◆ **GIVEN MATERIAL**:
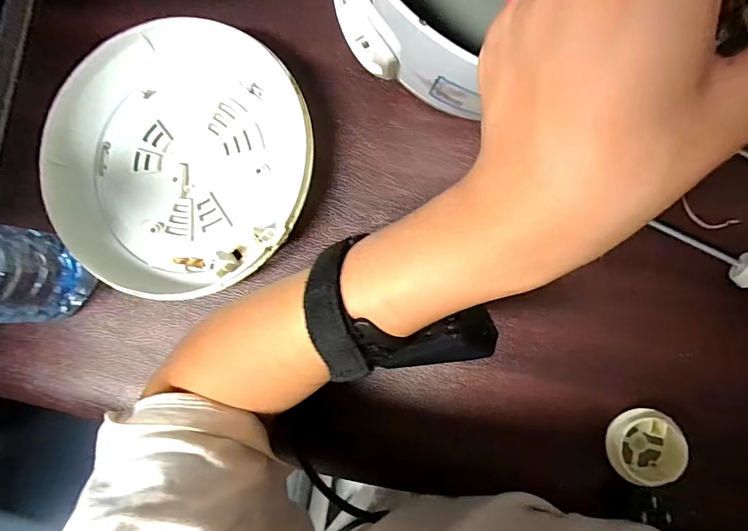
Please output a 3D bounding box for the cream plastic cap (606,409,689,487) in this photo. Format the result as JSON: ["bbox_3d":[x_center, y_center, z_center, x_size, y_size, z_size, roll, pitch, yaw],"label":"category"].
[{"bbox_3d":[0.176,0.116,0.297,0.045,0.023,0.045,-1,85,7],"label":"cream plastic cap"}]

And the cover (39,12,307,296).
[{"bbox_3d":[-0.146,-0.082,0.349,0.196,0.044,0.206,-1,85,7],"label":"cover"}]

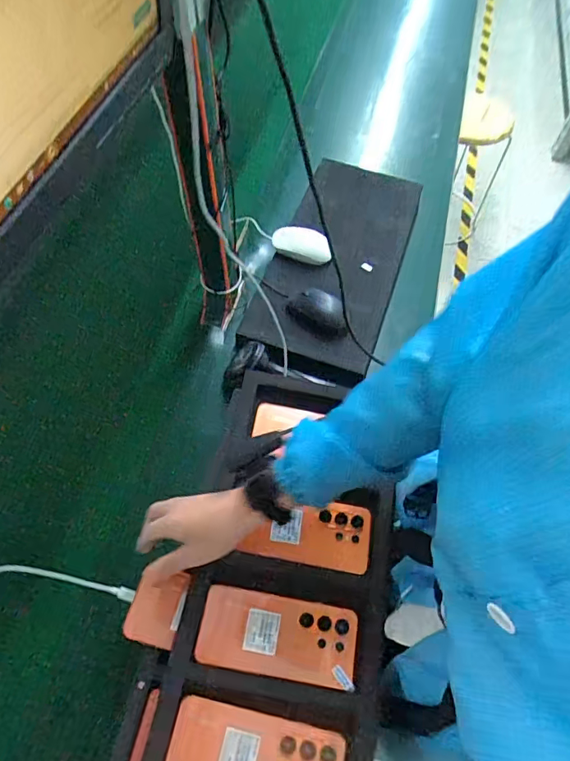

◆ **YOUR OBJECTIVE**:
Leave every image out when you return the material above word for word.

◆ **OUTPUT OF THE TASK**:
Please output a 3D bounding box for the cream plastic cap (606,409,689,487) in this photo. Format the result as JSON: ["bbox_3d":[x_center, y_center, z_center, x_size, y_size, z_size, roll, pitch, yaw],"label":"category"].
[{"bbox_3d":[0.176,0.116,0.297,0.045,0.023,0.045,-1,85,7],"label":"cream plastic cap"}]

And the cover (39,12,307,296).
[{"bbox_3d":[-0.146,-0.082,0.349,0.196,0.044,0.206,-1,85,7],"label":"cover"}]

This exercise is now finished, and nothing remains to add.